Before I became a nattering nabob, I spent 40 years as an external counselor, helping launch BellSouth Corporation as the nation’s 13th largest corporation on its first day of operations and as managing director-communications and government relations for the 1996 Centennial Olympic Games. For three weeks, we operated as a mid-sized Fortune 500 company and then disappeared. Those were two extraordinary experiences.
For my efforts, I was named one of the “100 Most Influential Public Relations People of the 20th Century.” OK, so it may have been a slow century for public relations people, but I learned a lot and thought I would pass along some observations for your consideration. The size of an organization is not as important as how that organization is viewed by its constituents and how well it communicates with them.
One of the founders of the public relations discipline — and it is a discipline when done correctly — was Arthur Page of AT&T, who said in the early 1940s that “in a democratic society, all business begins with public permission and continues with public approval.”
You are off to a good start in Cobb County.
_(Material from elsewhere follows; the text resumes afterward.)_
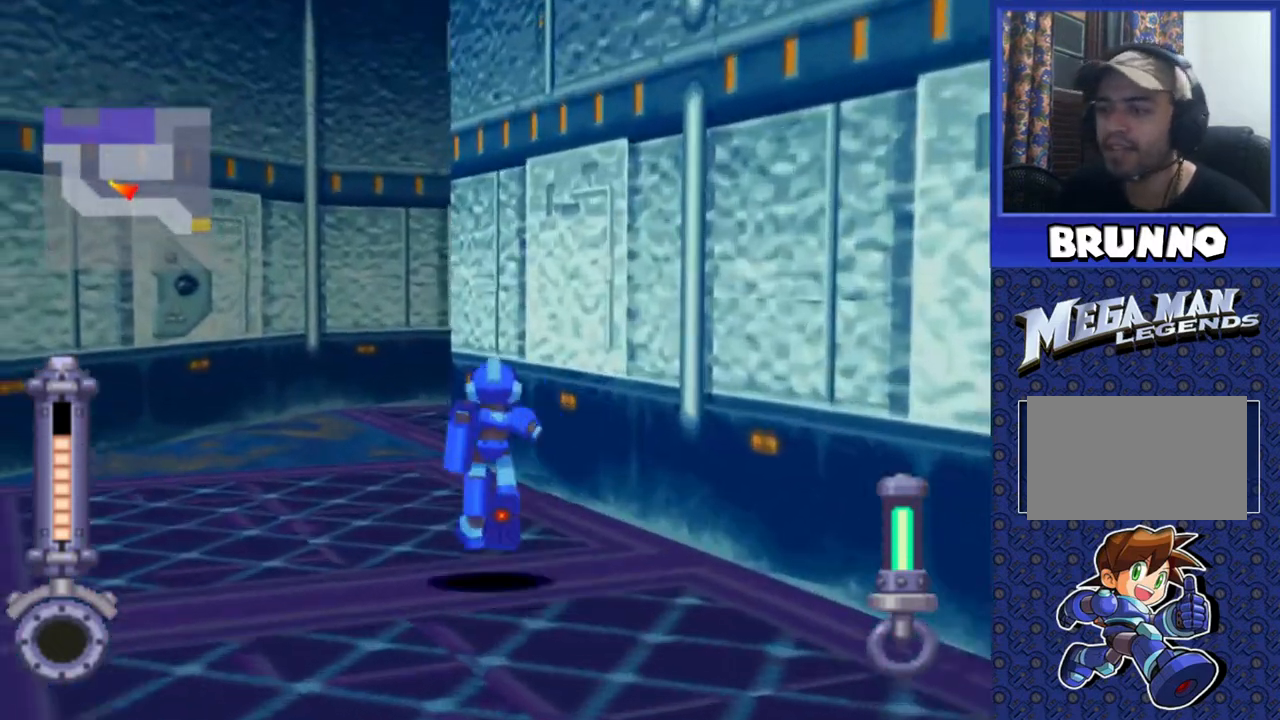
{"buttons": ["DPAD_UP", "DPAD_RIGHT"], "events": [[150, "DPAD_RIGHT", "up"], [217, "DPAD_RIGHT", "down"]]}
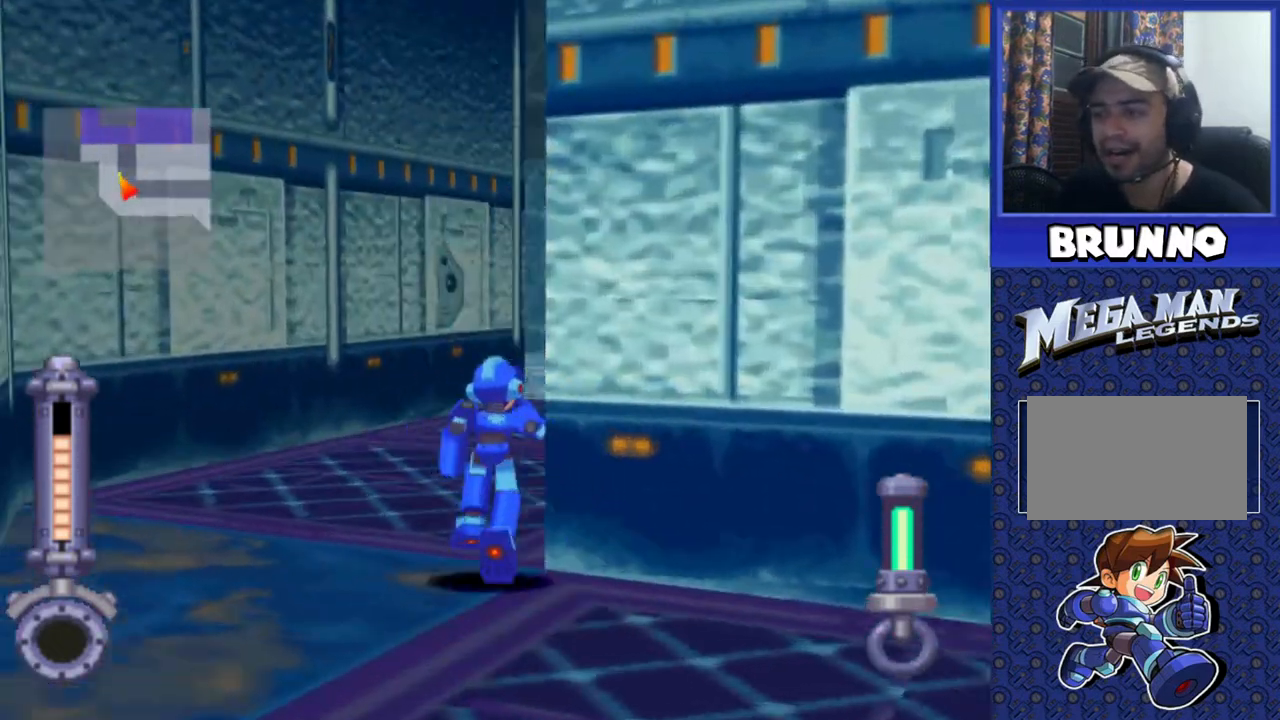
{"buttons": ["DPAD_UP"], "events": [[233, "DPAD_RIGHT", "up"]]}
You seem to be saying and doing all the right things. You would agree that this is the honeymoon period. You have a school board that can implode on itself at any moment — and will. Its members seem to have more personal agendas than a dog has fleas. Be prepared.
I have been very critical of your public relations department. In all the years I have appeared on these pages, I have never heard from your PR people. Not once. That is inexcusable. However, I was dismayed to see you have moved the discipline down your new management organization. I’m not sure why putting an additional management layer between you and your external counselor improves things. If you don’t trust your external counsel, then find someone you can trust and listen to him or her. The advice you receive as a result is every bit as important to your success as is your legal counsel.
At both BellSouth and at the Atlanta Committee for the Olympic Games, I had equal access to the final decisions of the CEO. Never take legal counsel without commensurate external counsel. A win in the court of law is not always a win in the court of public opinion — O.J. Simpson and Casey Anthony are two that come to mind — and that is the court by which your reputation ultimately will be judged.
Also, don’t be your own public relations counsel. CEOs should be out front on basically two issues: The really good news and the really bad news. Don’t overexpose yourself. It looks like you have a strong team in place. Let them do their thing.
One of the biggest failings of organizations in dealing with the public is clear messaging. What two or three key things do you want your constituents to know about you? When BellSouth was formed in the divestiture of AT&T in 1984, we had tons of research on what our advantages were as opposed to the other six companies. It all boiled down to the fact that we were the Right Company in the Right Place at the Right Time. At ACOG, where there was much hand-wringing over or not we would ready to stage the Games, we said we were On Target, On Budget, On Schedule. In both cases, we repeated these mantras until we were sick of them but our studies showed that people got the message.
This stuff isn’t brain surgery. It is mainly common sense. It is being aware that in a democracy our ability to survive and succeed is based on public approval. We can attain that approval by good communications and by listening to our constituents. Your PR counsel should be like an ombudsman: Representing the organization to the public and, more important, representing the public back to the organization. Think about it.
I wish you all the best, Dr. Hinojosa. I have four public school teachers in my family and as our mutual friends in the Cobb legislative delegation will tell you, I am a hawk on public education. Anybody or anything that can improve the quality of education for our children and teachers, I am all for. I think you are going to do that. If you ever want to chat, I am only a phone call away. If I don’t get back to you quickly, it is because I am busy impaling the humor-impaired. That is what Nattering Nabobs of Negativism do.